• Task requirements: Rewrite the lines read from each page in the records below with "publicația" swapped for "revista" and everything else kept the same. Omit the pictures from your answer.

(Page-level text extractions)
= = = = =

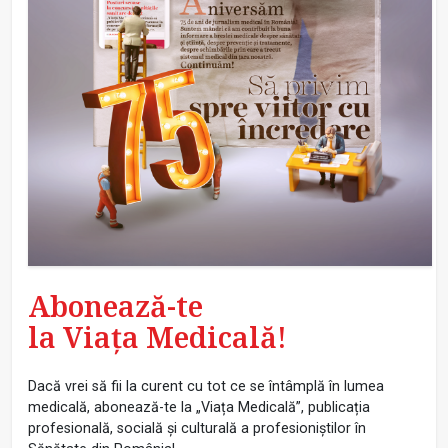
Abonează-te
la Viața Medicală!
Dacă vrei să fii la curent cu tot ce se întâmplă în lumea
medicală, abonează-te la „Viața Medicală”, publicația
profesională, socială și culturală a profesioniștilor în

= = = = =

• Written solution:
Abonează-te
la Viața Medicală!
Dacă vrei să fii la curent cu tot ce se întâmplă în lumea
medicală, abonează-te la „Viața Medicală”, revista
profesională, socială și culturală a profesioniștilor în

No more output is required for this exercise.